• _What needs to be done_
The full listing should be duplicated word for word.

·····

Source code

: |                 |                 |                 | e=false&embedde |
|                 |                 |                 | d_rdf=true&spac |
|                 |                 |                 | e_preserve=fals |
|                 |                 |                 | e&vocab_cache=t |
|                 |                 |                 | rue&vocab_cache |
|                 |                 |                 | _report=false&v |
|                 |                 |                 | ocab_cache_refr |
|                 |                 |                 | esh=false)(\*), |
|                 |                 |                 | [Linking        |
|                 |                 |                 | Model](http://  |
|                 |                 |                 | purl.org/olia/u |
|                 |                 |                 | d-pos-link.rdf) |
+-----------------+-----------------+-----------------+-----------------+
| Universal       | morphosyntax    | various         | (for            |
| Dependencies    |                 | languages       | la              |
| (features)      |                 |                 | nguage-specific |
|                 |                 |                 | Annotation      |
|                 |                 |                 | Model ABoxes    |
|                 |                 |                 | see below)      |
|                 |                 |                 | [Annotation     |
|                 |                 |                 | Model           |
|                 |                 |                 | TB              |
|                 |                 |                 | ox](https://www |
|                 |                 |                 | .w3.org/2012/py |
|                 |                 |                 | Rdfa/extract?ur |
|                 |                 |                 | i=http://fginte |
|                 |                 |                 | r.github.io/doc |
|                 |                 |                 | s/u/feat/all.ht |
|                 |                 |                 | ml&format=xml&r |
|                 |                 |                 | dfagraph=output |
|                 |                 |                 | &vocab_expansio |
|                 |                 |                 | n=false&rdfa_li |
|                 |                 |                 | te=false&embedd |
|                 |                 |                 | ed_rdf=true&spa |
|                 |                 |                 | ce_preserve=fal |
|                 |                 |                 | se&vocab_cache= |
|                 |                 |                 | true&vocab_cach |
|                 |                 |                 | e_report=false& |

·····

• _Answer to this task_
Source code

: |                 |                 |                 | e=false&embedde |
|                 |                 |                 | d_rdf=true&spac |
|                 |                 |                 | e_preserve=fals |
|                 |                 |                 | e&vocab_cache=t |
|                 |                 |                 | rue&vocab_cache |
|                 |                 |                 | _report=false&v |
|                 |                 |                 | ocab_cache_refr |
|                 |                 |                 | esh=false)(\*), |
|                 |                 |                 | [Linking        |
|                 |                 |                 | Model](http://  |
|                 |                 |                 | purl.org/olia/u |
|                 |                 |                 | d-pos-link.rdf) |
+-----------------+-----------------+-----------------+-----------------+
| Universal       | morphosyntax    | various         | (for            |
| Dependencies    |                 | languages       | la              |
| (features)      |                 |                 | nguage-specific |
|                 |                 |                 | Annotation      |
|                 |                 |                 | Model ABoxes    |
|                 |                 |                 | see below)      |
|                 |                 |                 | [Annotation     |
|                 |                 |                 | Model           |
|                 |                 |                 | TB              |
|                 |                 |                 | ox](https://www |
|                 |                 |                 | .w3.org/2012/py |
|                 |                 |                 | Rdfa/extract?ur |
|                 |                 |                 | i=http://fginte |
|                 |                 |                 | r.github.io/doc |
|                 |                 |                 | s/u/feat/all.ht |
|                 |                 |                 | ml&format=xml&r |
|                 |                 |                 | dfagraph=output |
|                 |                 |                 | &vocab_expansio |
|                 |                 |                 | n=false&rdfa_li |
|                 |                 |                 | te=false&embedd |
|                 |                 |                 | ed_rdf=true&spa |
|                 |                 |                 | ce_preserve=fal |
|                 |                 |                 | se&vocab_cache= |
|                 |                 |                 | true&vocab_cach |
|                 |                 |                 | e_report=false& |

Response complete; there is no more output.